卒業シーズンですね。
そんなことを思っていたら、高校時代の先生が言っていたことを思い出しました。
高校1年生だったワタシたちが、「卒業式なんてウチらに関係ないじゃん。立ったり座ったりさせられてウザいんだよね」なんて文句を言っていたときのことでした。
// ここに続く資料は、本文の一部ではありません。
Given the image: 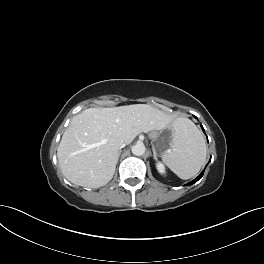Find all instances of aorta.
<instances>
[{
	"mask_svg": "<svg viewBox=\"0 0 264 264\" xmlns=\"http://www.w3.org/2000/svg\"><path fill=\"white\" fill-rule=\"evenodd\" d=\"M145 145L143 143H137L132 146V153L136 156H141L145 153Z\"/></svg>",
	"mask_w": 264,
	"mask_h": 264,
	"instance_id": "1",
	"label": "aorta"
}]
</instances>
「そうだよ、卒業式は卒業生が主役だから、1年生なんて枯れ木の賑わいくらいの存在でしかないよ。」
「私があなたたちにしてほしいことは、卒業生の中に2年後の自分を見つけてほしいってことだ。」
「そんなふうに見ていれば、卒業生一人一人がどんな思いでいるのか想像力も働くだろ。」
そして、卒業式後に教室に戻った私たちに、先生はこんなことを話しました。
「どうでしたか? あいさつやメッセージがたくさんあったけど、やっぱり生徒の言葉はいいね。
覚えてますか、どんな話だったか?
私たちはいろんな話を聞くけど、じゃあ、どんな内容の話だった?と尋ねると、ほとんどの人は覚えてない。
話の細かい内容なんてみんな忘れちゃうものなんだ。
だからこそ、そのときに集中して一所懸命に聞くんだ。
そのときに、感じることを大事にしなきゃ!
そのときそのときの瞬間に感じたものを大事にしなきゃいけない!
そうやって、人間は自分をつくっていくんだよ。
人間はいろんな人の話を聞いて「なるほど」とか「それは嫌だな」とか、いろいろ感じる。
それが大事。ただボーッと考えていても自分の考えはできない。
人の話を聞いて、本を読んで、いろんな経験をして、だんだんと少しずつ、できていくものなんだ。
たとえその内容を忘れてしまっても、自分の中で血肉になっていくものなんだ。
そうやって、あなたという人はつくられていく。」
そうかもしれないと、今ごろ思い出して、うなずいている。